I agree with donkeyschlong in that any starving and militant audience is of course going to view any piece of "art" they see as a metaphor for their own struggle, let alone a film that is actually about their struggle to begin with.

However, I think that the movie represents an effort to present moral complexity through some very conventional Hollywood storytelling techniques that are really too cheesy and obvious to contain the message they were trying to get across. It's a film that tries to get you emotionally absorbed without really justifying that absorbtion, and part of the problem is that they didn't, or wouldn't, or couldn't, portray the moral complexity of the story in a convincing way while retaining the schmaltzy, condescending, faux-slickness that is the hallmark of all Bruckheimer movies.

It's true that different people are going to see a movie in different ways, but after all, the people who make the movie don't (usually) intend it to be an abstract piece of modern art that doesn't in itself indicate anything. Every trick in the storyteller's book (film, fiction, whatever) is ultimately about drawing you into the "reality" of the piece and showing it to you from a certain perspective. You can do it right or you can do it wrong, and I think the creators of Black Hawk Down did a terrible job. If they had intended a sort of Kubrickian or Japanese piece that gets you confused about who to root for but keeps you drawn in anyway, I could respect that. But I really don't think that's what this movie is; you are intended to care deeply about what happens to the Americans. The fact that it so easily reads the other way around is a statement to me about what a bad job they did of conceiving it to begin with. Nazis watching Schindler's List, for example, are, in my opinion, not going to enjoy it, because there is a clear perspective on what you're seeing that permeates everything; that's what carries the movie forward to begin with.
posted by bingo at 2:08 PM on January 23, 2002


The Nazis probably would have cheered when Ralph Feinnes started picking off Jews with a rifle from his balcony. But that's because Nazis don't like Jews, not because Spielberg's a hack who needs a better filmic storyteller on his project.
posted by David Dark at 2:48 PM on January 23, 2002


Yes, but they would have understood quite clearly that the depiction of Nazis in the movie is negative. Because, as you say, Spielberg is not a hack, the Fiennes character is depicted through a combination of lighting, music, dialog, and other sound, framing of shots, Fiennes' own acting of course, etc., that are meant to tap into universal human emotions that more or less compel you to dislike him in a specific way. Contrast with, say, the Matrix, where a number of innocent people are killed, some of them by the heros, but our perspective is, or is meant to be, different. You can always read against the text of the movie, but I don't think Black Hawk Down was a very well-written text to begin with.

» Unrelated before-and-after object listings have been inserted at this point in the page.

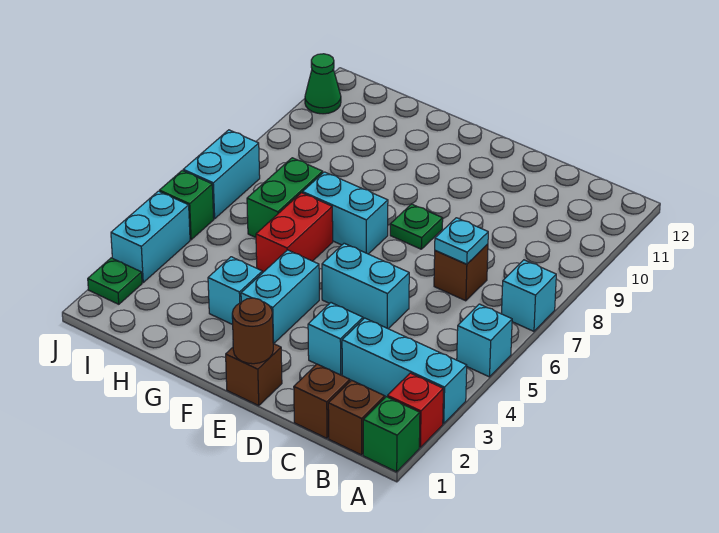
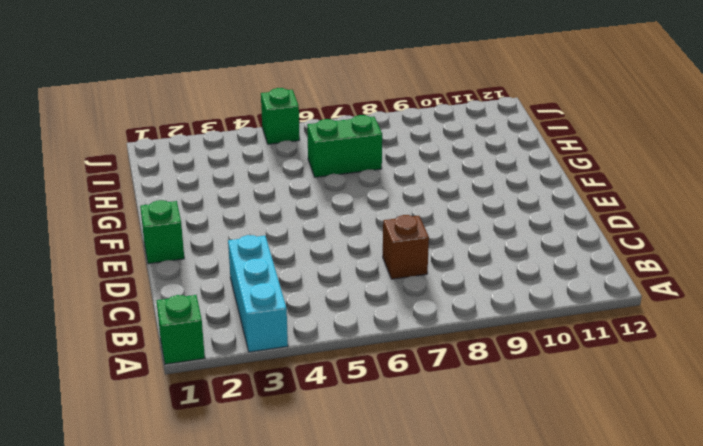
green 1x1 brick [140,200,184,264] -> brown 1x1 brick [226,344,282,406]
none -> red 1x1 brick [388,373,443,447]
none -> cyan 1x1 brick [457,304,512,377]
none -> cyan 1x1 brick [502,260,556,331]

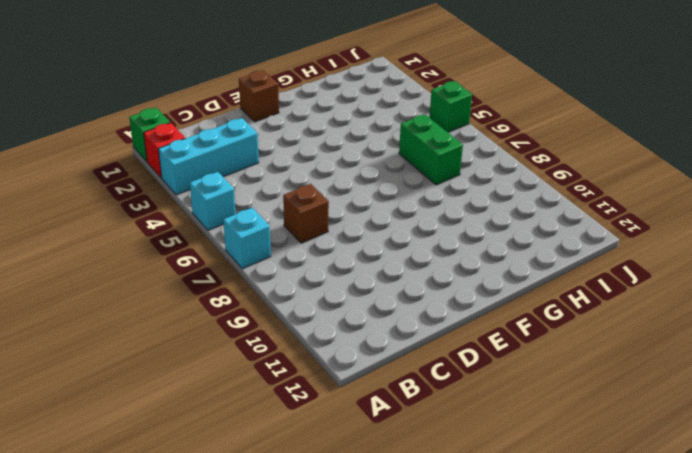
none -> brown 1x1 brick [328,380,385,455]
none -> brown 1x1 brick [294,364,350,438]
none -> cyan 1x1 brick [308,303,363,375]

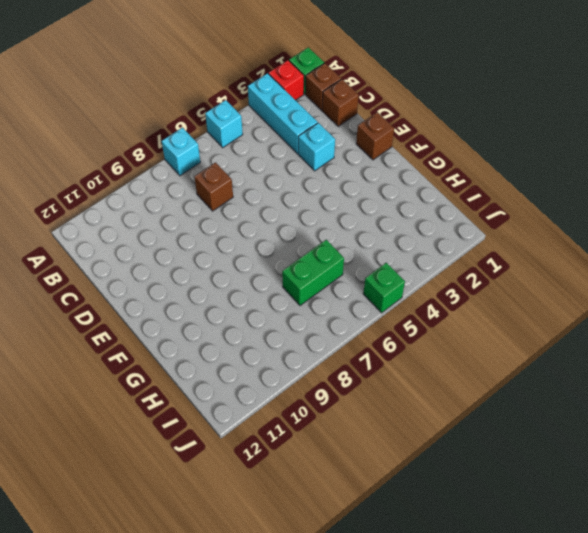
none -> cyan 1x2 brick [322,243,409,329]
none -> green 1x1 plate [390,204,443,249]
none -> cyan 1x2 brick [241,250,319,343]

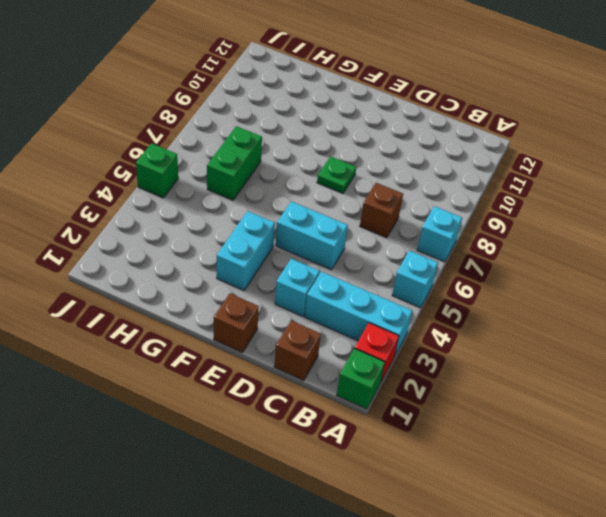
none -> brown 1x1 brick [328,380,385,455]
none -> cyan 1x2 brick [303,172,388,254]
none -> cyan 1x1 brick [208,257,262,325]

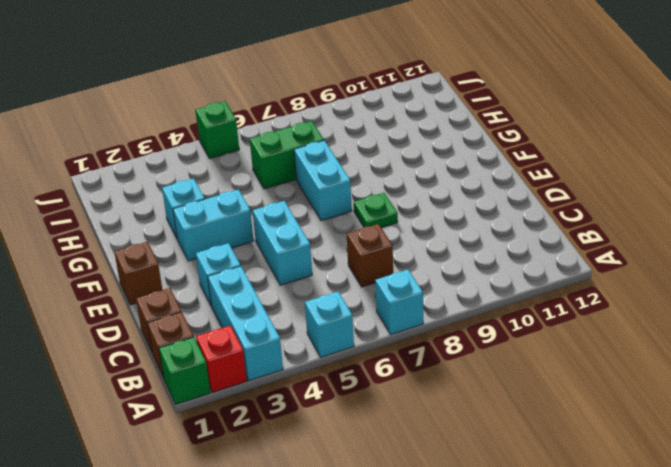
none -> red 1x2 brick [256,193,333,273]
none -> green 1x1 plate [88,258,142,304]
none -> cyan 1x2 brick [111,191,190,282]

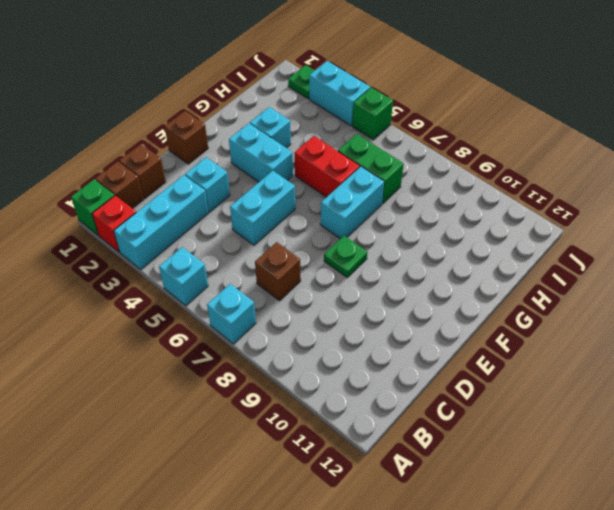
none -> cyan 1x2 brick [183,130,260,219]
none -> green 1x1 cone [305,54,341,114]
none -> cyan 1x1 plate [435,218,488,264]

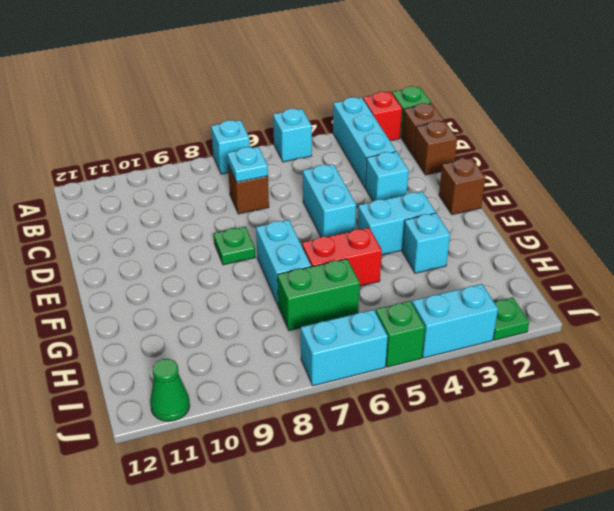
none -> brown 1x1 round brick [232,298,274,364]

For those who wish to continue attacking the way I described my career, please do it here in order to spare the uninterested.
posted by bingo at 3:01 PM on January 23, 2002


But they still might have cheered. And then this thread would be called "Nazis cheer at bootleg Schindler's List screening" and your comments would be equally as misplaced and unsubstantiated.
posted by David Dark at 3:53 PM on January 23, 2002


Yes, and in that hypothetical situation, you might have had a point, too.